What Swatch Should Do

John Gruber on the Swatch Group deciding to make their own watch OS:

  1. Developing your own OS is hard. Most such efforts never really get off the ground (e.g. Samsung’s Tizen). Some get off the ground but never get anywhere (e.g. Windows Phone). It’s especially hard for a company that doesn’t already have experience developing software platforms.

  2. A third-party watch OS is never going to have tight integration with phones running iOS or Android.

  3. “Around the end of 2018” is a long ways off. I expect Apple to ship major updates to Apple Watch in September 2017 and again in 2018. So whatever Swatch is planning isn’t going to debut competing against WatchOS 3 and second-generation Apple Watch hardware — it’ll be competing against WatchOS 5 and fourth-generation Apple Watch hardware. Good luck with that.

Gruber is totally right. This is not going to work.

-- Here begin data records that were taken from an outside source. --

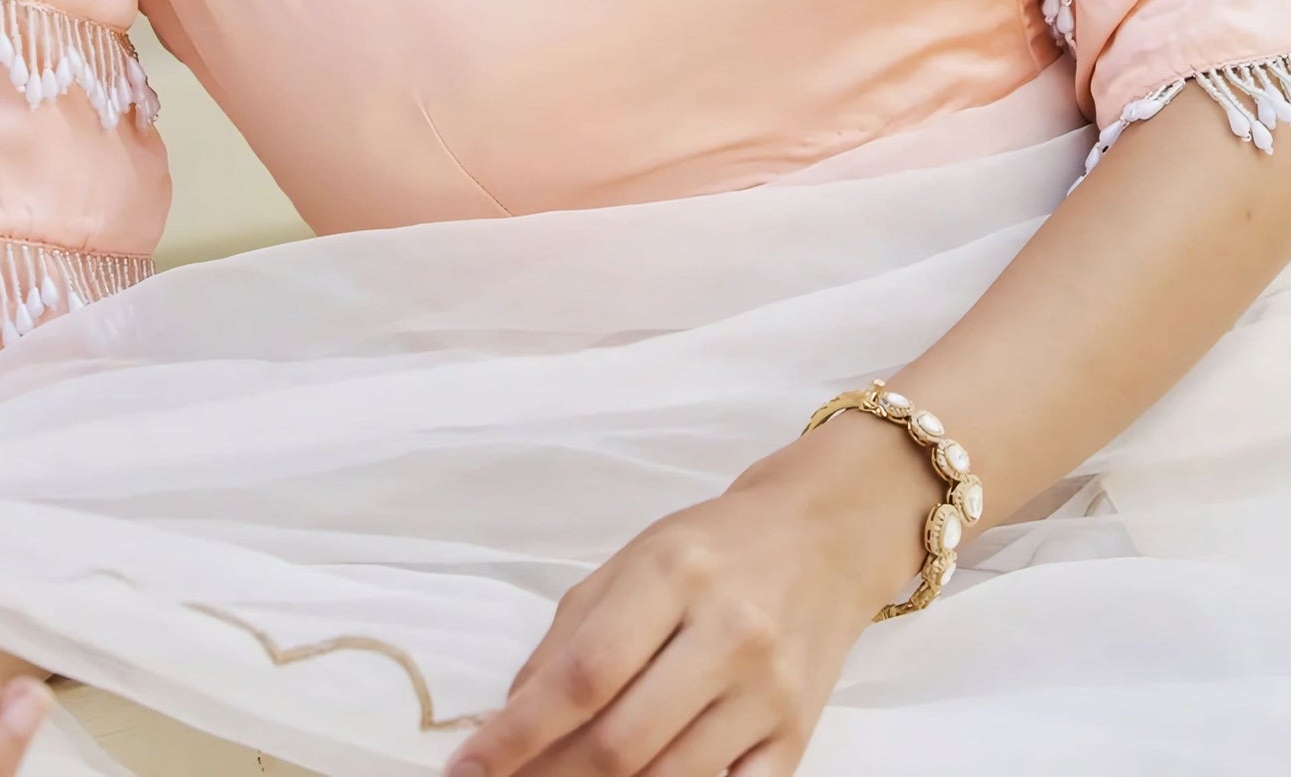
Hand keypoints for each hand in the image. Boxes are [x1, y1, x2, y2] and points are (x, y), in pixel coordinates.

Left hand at [447, 409, 935, 776]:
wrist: (824, 536)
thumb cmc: (714, 546)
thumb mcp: (633, 561)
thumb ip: (570, 636)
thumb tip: (509, 718)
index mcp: (674, 573)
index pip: (581, 675)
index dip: (516, 734)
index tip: (466, 769)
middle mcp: (728, 632)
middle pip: (620, 742)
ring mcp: (769, 691)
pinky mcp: (798, 735)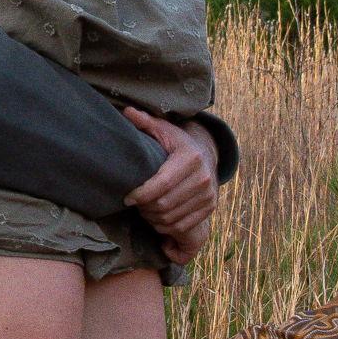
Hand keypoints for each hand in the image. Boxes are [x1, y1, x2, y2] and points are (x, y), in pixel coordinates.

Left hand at [122, 107, 217, 263]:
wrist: (206, 154)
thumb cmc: (177, 144)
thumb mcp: (163, 130)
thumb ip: (145, 122)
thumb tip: (127, 112)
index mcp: (190, 157)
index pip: (161, 184)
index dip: (141, 194)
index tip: (127, 197)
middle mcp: (203, 177)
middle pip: (165, 205)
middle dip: (144, 208)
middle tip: (134, 203)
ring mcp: (209, 194)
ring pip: (171, 218)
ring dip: (152, 218)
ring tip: (143, 209)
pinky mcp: (210, 207)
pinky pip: (181, 226)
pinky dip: (164, 226)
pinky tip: (155, 217)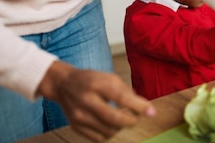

What would be super cool is if Swatch sold custom watch faces and bands for Apple Watch. Kids are all about retro fashion and the 90s is back, but Swatch could also offer more sharp, modern designs. There’s tons of possibilities. I’d love some funky Swiss faces and bands for my Apple Watch. It could roll out much the same way the Hermes partnership did.

Is this likely? No.

I would guess convincing Swatch to “collaborate with” Apple would be asking them to go against their watch philosophy. It’s very much like Nintendo. What makes Nintendo what they are is just as much about their fun hardware as it is their fun games.

Remember, it took 8 years for us to get just one Nintendo game on iOS.